[WORK INSTRUCTION 1]
According to the text about Matheson's television and film work, what was the highest rated television movie of the early 1970s?
[WORK INSTRUCTION 2]
Translate this sentence from the text about Matheson's television and film work into Spanish: "In 1971, Matheson wrote a script for a film called Duel."
[WORK INSTRUCTION 3]
In the text about Matheson's television and film work, swap "film" for "picture" and write out the stretch from "Mathesons success did" through "of President Kennedy.".

[EXTRACT TO READ]
     Matheson has also written several television scripts for the Rod Serling series The Twilight Zone.  In 1959, he was asked to watch a pilot for the classic TV show, and he ended up writing memorable episodes like "Nightmare at 20,000 Feet" and "The Invaders."  Matheson also wrote an episode of Star Trek called "The Enemy Within," in which Captain Kirk was divided into two men, one good and the other evil.  Matheson is also responsible for successful television movies.  One of which was Night Stalker, the highest rated television movie of the early 1970s.  The popularity of this movie resulted in a sequel and a television show, Kolchak: The Night Stalker, which inspired Chris Carter to create his popular television series The X-Files.  Later Matheson was responsible for another three part series called Trilogy of Terror.  The film is best remembered for the third installment, "Amelia," based on the short story "Prey" by Matheson.  "Amelia" stars Karen Black as a lonely woman, frightened by a demon-possessed doll.
     Mathesons success did not only come from his work in television.  Several of his novels have been made into movies, and he has written many original screenplays.  In 1971, Matheson wrote a script for a film called Duel.  The movie was directed by a young man by the name of Steven Spielberg.  The movie was based on a real life experience Matheson had following the assassination of President Kennedy.

(Saved entries)
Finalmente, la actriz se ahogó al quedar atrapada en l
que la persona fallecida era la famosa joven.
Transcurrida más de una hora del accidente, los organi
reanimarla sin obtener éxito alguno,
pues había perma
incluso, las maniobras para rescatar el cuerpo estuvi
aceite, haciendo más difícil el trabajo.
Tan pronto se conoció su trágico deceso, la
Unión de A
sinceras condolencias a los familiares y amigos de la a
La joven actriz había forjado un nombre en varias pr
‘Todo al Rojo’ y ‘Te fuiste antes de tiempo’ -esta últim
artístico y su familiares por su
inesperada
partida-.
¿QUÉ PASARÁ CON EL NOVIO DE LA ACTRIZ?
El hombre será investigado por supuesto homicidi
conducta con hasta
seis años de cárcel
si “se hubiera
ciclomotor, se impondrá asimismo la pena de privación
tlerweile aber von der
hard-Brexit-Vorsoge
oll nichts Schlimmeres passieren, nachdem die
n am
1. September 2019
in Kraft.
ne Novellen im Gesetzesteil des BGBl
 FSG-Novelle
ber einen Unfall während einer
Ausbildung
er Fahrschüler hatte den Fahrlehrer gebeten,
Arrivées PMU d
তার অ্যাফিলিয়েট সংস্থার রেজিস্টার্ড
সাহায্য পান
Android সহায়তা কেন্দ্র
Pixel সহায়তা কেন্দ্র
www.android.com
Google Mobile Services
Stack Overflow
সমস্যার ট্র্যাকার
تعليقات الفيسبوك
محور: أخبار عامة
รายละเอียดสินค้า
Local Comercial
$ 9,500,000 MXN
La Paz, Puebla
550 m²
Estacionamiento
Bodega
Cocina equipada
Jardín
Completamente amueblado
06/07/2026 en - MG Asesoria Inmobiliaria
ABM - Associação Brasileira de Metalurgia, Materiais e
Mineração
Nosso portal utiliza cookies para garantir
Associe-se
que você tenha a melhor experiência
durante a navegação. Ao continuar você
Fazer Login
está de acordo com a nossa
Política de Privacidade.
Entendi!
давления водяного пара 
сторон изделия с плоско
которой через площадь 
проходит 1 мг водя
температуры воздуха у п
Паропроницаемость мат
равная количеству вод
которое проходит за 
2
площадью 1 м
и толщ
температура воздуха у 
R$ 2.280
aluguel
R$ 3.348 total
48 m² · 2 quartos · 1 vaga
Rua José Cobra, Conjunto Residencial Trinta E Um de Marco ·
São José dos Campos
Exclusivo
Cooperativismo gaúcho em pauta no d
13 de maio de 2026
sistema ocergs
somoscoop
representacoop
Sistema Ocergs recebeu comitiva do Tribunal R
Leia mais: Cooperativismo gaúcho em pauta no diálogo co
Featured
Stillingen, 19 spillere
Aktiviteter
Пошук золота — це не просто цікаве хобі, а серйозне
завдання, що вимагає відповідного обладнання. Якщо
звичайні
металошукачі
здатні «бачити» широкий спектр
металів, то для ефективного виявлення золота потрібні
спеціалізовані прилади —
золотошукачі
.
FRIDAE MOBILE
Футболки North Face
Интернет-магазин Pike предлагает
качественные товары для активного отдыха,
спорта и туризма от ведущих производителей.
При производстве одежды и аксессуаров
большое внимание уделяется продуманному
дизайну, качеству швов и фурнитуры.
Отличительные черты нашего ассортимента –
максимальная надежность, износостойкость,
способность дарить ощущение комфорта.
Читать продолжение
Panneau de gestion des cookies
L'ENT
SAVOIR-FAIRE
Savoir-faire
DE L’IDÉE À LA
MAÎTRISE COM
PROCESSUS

[ANSWER AREA 1]
Night Stalker

[ANSWER AREA 2]
En 1971, Matheson escribió un guion para una película llamada Duel.

[ANSWER AREA 3]
Mathesons success did not only come from his work in television.  Several of his novels have been made into movies, and he has written many original screenplays.  In 1971, Matheson wrote a script for a picture called Duel.  The movie was directed by a young man by the name of Steven Spielberg.  The movie was based on a real life experience Matheson had following the assassination of President Kennedy.